The hoax-hungry news media didn’t report the summer incidents with white women calling the police as crimes deserving of prosecution. They didn’t report that one white woman’s false police report should translate into a lack of trust of all white women.
And white men? Well, no matter how many times Trump lies, white men stay mansplaining and they certainly believe themselves. But the accusation is that Smollett staged an assault — that's a little more than trying to get your neighbor kicked out of the pool, right? Two brothers interviewed by Chicago Police claim that Smollett choreographed the attack and they even did a rehearsal the night before. Stories where white people blamed a person of another race for an attack they perpetrated or coordinated are too numerous to recount.
The walls of Alabama's Memorial for Peace and Justice, commemorating hundreds and hundreds of lynching, is lined with stories where white people falsely accused black people of a laundry list of offenses, from walking beneath a window where a white woman was bathing to assaulting a white man. The town of Rosewood was burned to the ground on one such false accusation. Despite the fact that many false accusations against black people fueled decades of extrajudicial murder and terror, white people are not largely judged as untrustworthy. In fact, the long history of inequality in our court system shows that the word of white people remains strong despite many individual white people who abused and misused their right to be believed.

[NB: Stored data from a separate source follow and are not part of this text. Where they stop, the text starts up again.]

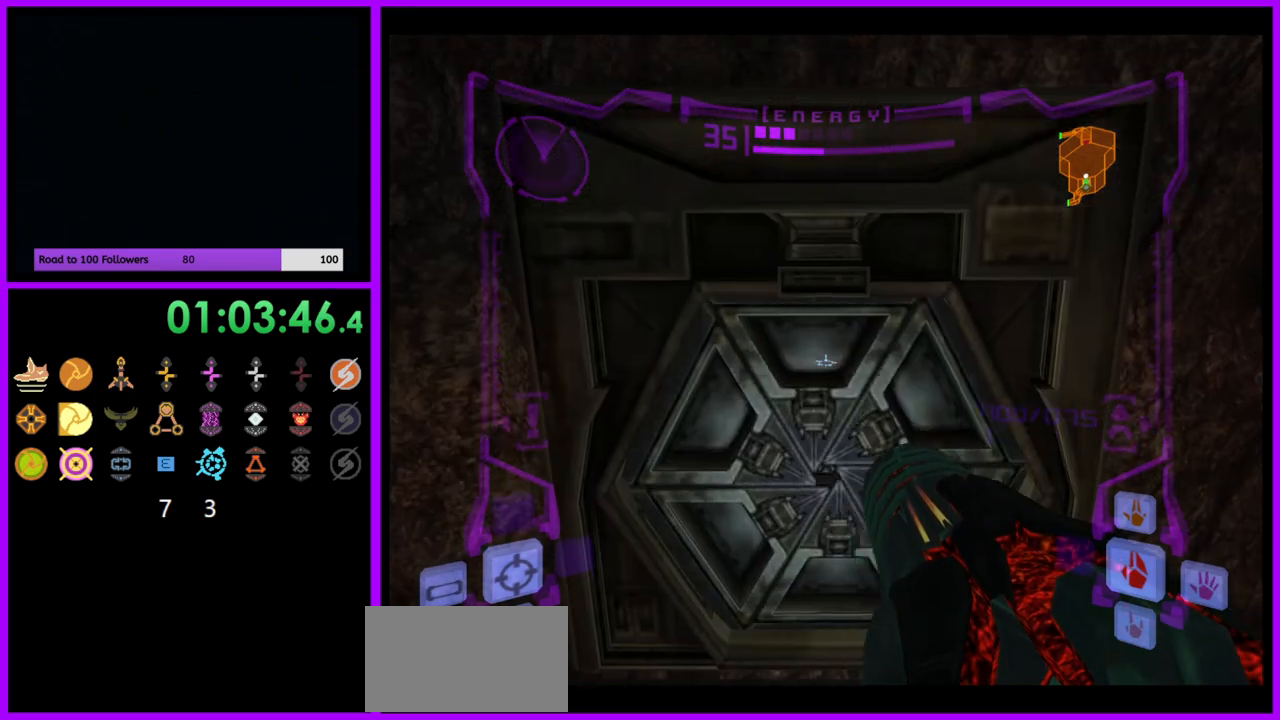
{"buttons": ["L1"], "left_stick": "center", "right_stick": "center", "events": []}
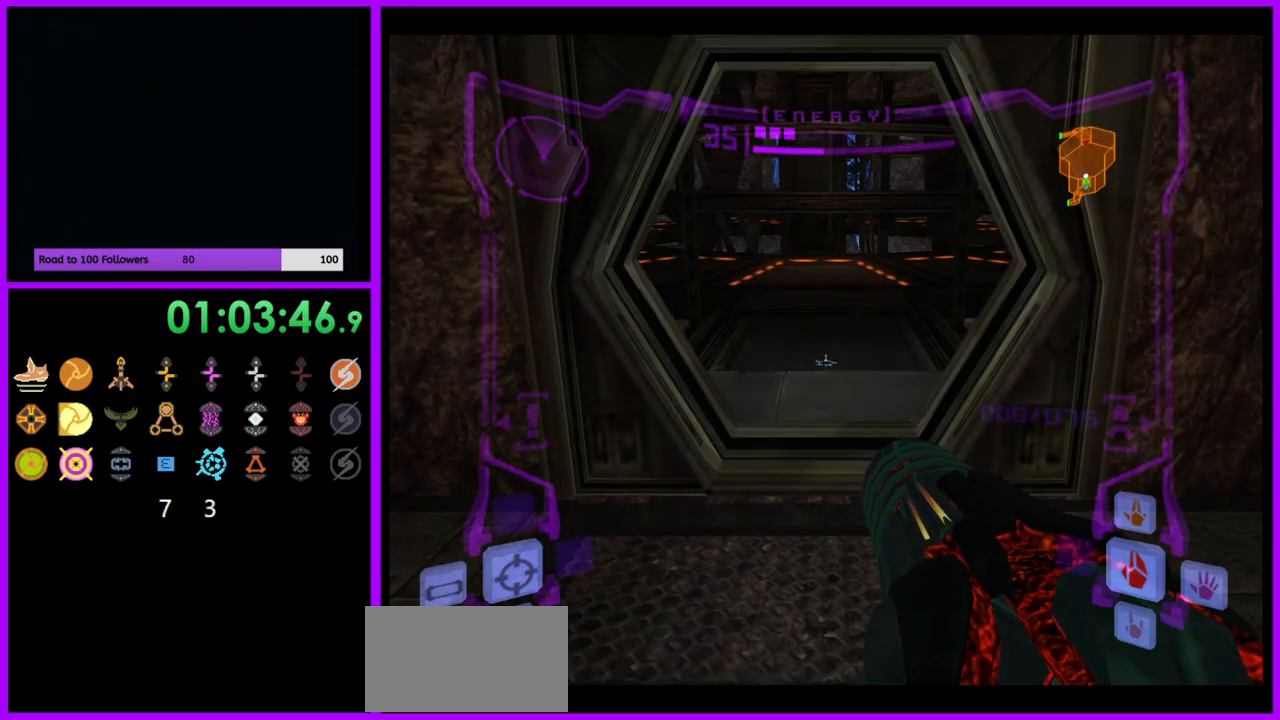
{"buttons": ["L1"], "left_stick": "up", "right_stick": "center", "events": [[167, "L1", "up"], [333, "L1", "down"], [333, "left_stick", "down"], [450, "left_stick", "up"]]}
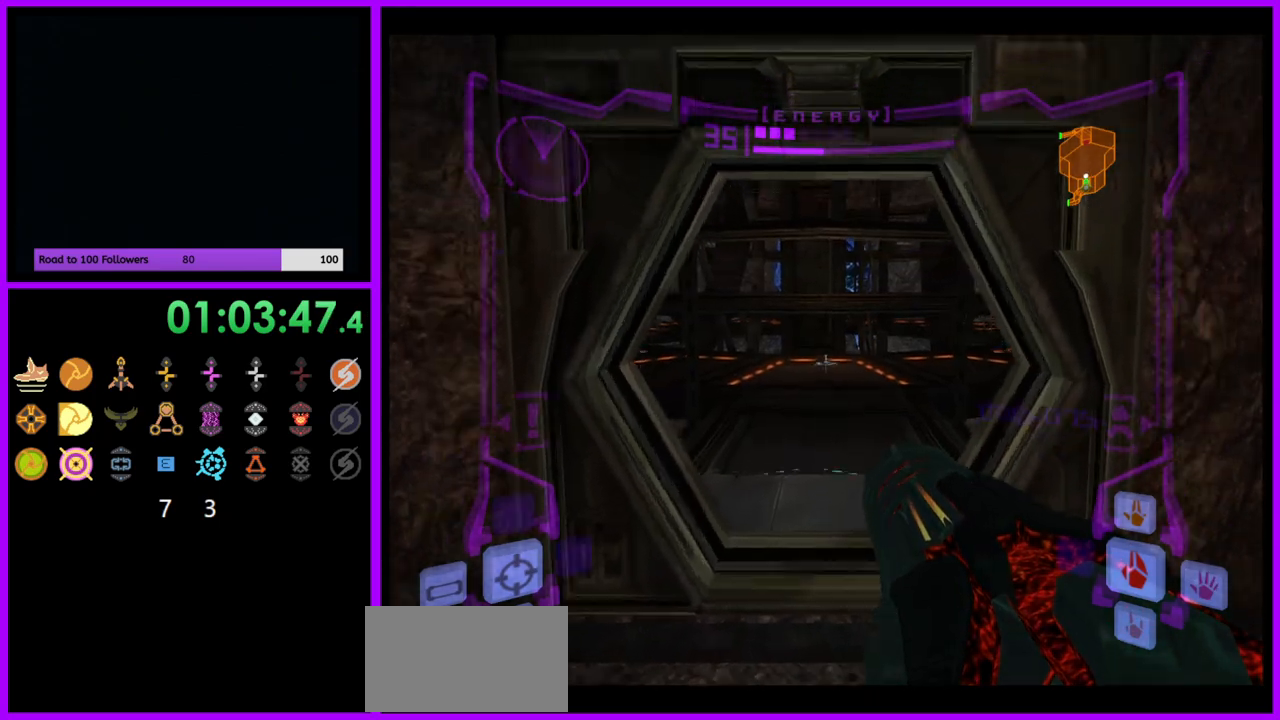
{"buttons": ["L1"], "left_stick": "center", "right_stick": "center", "events": [[450, "left_stick", "center"]]}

Whatever the results of the investigation into the Jussie Smollett incident, we cannot accept that this will affect the word of all black people. We have worked so hard to open the eyes of Americans to the experiences of everyday racism, we must refuse to let those eyes close because of the action of one person who is struggling with their own issues.
In an era where we are trying to normalize believing victims, we can't let the actions of one individual stop the revolution. Whatever Smollett is responsible for, let him alone bear the burden.